**Excerpt provided**
September 20, 2022
In our recent webinar series held in August 2022, our guest speaker Barry O’Reilly, co-founder of Nobody Studios, gave his insights on a one-of-a-kind way to secure funds for a startup studio: equity crowdfunding.
Make sure to follow us on LinkedIn and join our LinkedIn group to not miss the next webinar sessions. If you want to watch the full conversation, make sure to watch the recording of the webinar. The recordings of previous sessions are available within StudioHub premium membership packages. But now, let’s dive right in …
Equity crowdfunding is an established way for startups to find investors. Despite its appeal, at StudioHub we are not aware of any Startup Studio that has used it as an avenue to fund its venture—until now!
Nobody Studio is a high velocity venture studio based near Los Angeles, California. Within the next few weeks, Nobody Studios will be the first to leverage this unique fundraising model, and we’re excited to see its impact on the startup studio model.
We want to create a discussion about this new approach: what do you think are its advantages and downsides? Would you also like to try it in your studio? In the meantime, in the next paragraph, you can read how Barry explained the reasoning behind the choice taken at Nobody Studio.

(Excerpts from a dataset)

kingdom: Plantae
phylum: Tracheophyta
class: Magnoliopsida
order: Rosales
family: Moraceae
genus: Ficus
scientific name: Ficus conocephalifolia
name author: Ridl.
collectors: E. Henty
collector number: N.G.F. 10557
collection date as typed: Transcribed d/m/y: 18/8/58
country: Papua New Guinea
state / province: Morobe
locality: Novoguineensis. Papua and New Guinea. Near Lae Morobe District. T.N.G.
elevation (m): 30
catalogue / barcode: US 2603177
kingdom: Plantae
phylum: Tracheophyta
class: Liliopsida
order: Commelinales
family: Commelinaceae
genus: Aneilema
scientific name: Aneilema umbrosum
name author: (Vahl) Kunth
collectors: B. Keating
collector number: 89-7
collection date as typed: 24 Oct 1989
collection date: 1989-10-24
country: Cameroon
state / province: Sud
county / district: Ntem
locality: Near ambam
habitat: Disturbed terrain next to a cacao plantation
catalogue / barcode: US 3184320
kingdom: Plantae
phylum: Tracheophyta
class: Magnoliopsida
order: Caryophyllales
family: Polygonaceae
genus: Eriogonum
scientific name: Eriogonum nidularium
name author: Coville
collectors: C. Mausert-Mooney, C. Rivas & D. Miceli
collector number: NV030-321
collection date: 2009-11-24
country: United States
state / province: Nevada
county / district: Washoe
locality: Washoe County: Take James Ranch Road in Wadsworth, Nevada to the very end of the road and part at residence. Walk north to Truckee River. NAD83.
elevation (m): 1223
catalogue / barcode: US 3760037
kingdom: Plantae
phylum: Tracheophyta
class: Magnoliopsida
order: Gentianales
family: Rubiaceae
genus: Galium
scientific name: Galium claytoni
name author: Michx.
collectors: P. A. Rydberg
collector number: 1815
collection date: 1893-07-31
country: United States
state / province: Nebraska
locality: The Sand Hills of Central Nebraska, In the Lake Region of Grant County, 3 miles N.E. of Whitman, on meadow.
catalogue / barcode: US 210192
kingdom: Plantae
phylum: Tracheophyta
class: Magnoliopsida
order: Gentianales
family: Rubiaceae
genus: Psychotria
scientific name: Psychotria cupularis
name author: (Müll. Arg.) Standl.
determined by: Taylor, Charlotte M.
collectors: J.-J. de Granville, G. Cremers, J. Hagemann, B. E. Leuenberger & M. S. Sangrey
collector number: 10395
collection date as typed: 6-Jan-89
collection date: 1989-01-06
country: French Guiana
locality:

**Questions to answer**
a – In the post on equity crowdfunding for startup studios, where is Nobody Studios based?
b – Carry the post on equity crowdfunding for startup studios forward from its last sentence.
These lines are separate material with no connection to the post on equity crowdfunding.

**Answers to the exercise**
a – Near Los Angeles, California.

b –
Barry O’Reilly: «The idea of crowdfunding stems from the JOBS Act, signed into law by President Obama in the United States. It opened up the option of equity crowdfunding to raise capital for businesses. Interestingly, not many venture studios have gone down this path. We haven't been able to find anyone who's ever done this before, so, to our knowledge, we're going to be the first venture studio to use this mechanism. The idea behind equity crowdfunding is it allows retail investors to own and invest in early-stage companies.
In the US, if you want to be an Angel investor, you have to be an accredited investor with a net worth of over $1,000,000 and an average salary of over $300,000 for several years. So it's a small community of people that are even allowed to invest in early-stage startups. And even then, a lot of this comes down to access: what networks are you in, the people you know, getting the opportunity to see the early-stage businesses. It's a closed system like a lot of venture capital.
Added to that is the concentration of deals offered by VCs to companies based in California you can see how limited the opportunities for both investors and founders can be.
We believe the world has fundamentally changed and accelerated through COVID. We have a fully distributed business. I live in Manila, our Chief Nobody lives in Orange County, we have our marketing and capital leaders in New York and engineers in the UK, Italy, Israel—every continent but Africa where we’ll be launching soon! If we went to a VC three years ago and talked about how our business worked, they'd say a company like that could never exist. But yet here we are today, we're shaking up the way businesses can be built.
We want people to have opportunities to be part of the venture building ecosystem and start to create a mechanism where anyone, whether you're a nurse or a teacher, can start investing in early-stage companies and back the future in which they believe.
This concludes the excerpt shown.